- _EXERCISE_: What the task needs is the data below, written out verbatim.

- _DATA SUPPLIED_:
------

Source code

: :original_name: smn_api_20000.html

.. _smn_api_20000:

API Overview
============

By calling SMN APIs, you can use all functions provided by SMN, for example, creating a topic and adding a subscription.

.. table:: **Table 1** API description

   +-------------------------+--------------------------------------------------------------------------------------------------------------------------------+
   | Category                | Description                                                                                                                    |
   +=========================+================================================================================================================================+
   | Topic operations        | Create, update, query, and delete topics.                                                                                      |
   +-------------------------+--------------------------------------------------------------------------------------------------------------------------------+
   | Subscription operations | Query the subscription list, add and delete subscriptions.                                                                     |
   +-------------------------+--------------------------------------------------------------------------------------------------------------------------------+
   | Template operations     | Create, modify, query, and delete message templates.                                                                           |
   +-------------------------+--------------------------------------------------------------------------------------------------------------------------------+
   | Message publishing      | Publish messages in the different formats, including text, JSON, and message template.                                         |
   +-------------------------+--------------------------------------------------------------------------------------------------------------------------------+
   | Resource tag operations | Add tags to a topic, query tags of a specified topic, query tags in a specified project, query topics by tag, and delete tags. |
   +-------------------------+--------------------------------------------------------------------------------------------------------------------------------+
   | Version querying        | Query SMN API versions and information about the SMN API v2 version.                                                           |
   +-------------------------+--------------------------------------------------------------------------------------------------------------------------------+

------

- _RESULT FOR THIS EXERCISE_:
Source code

: :original_name: smn_api_20000.html

.. _smn_api_20000:

API Overview
============

By calling SMN APIs, you can use all functions provided by SMN, for example, creating a topic and adding a subscription.

.. table:: **Table 1** API description

   +-------------------------+--------------------------------------------------------------------------------------------------------------------------------+
   | Category                | Description                                                                                                                    |
   +=========================+================================================================================================================================+
   | Topic operations        | Create, update, query, and delete topics.                                                                                      |
   +-------------------------+--------------------------------------------------------------------------------------------------------------------------------+
   | Subscription operations | Query the subscription list, add and delete subscriptions.                                                                     |
   +-------------------------+--------------------------------------------------------------------------------------------------------------------------------+
   | Template operations     | Create, modify, query, and delete message templates.                                                                           |
   +-------------------------+--------------------------------------------------------------------------------------------------------------------------------+
   | Message publishing      | Publish messages in the different formats, including text, JSON, and message template.                                         |
   +-------------------------+--------------------------------------------------------------------------------------------------------------------------------+
   | Resource tag operations | Add tags to a topic, query tags of a specified topic, query tags in a specified project, query topics by tag, and delete tags. |
   +-------------------------+--------------------------------------------------------------------------------------------------------------------------------+
   | Version querying        | Query SMN API versions and information about the SMN API v2 version.                                                           |
   +-------------------------+--------------------------------------------------------------------------------------------------------------------------------+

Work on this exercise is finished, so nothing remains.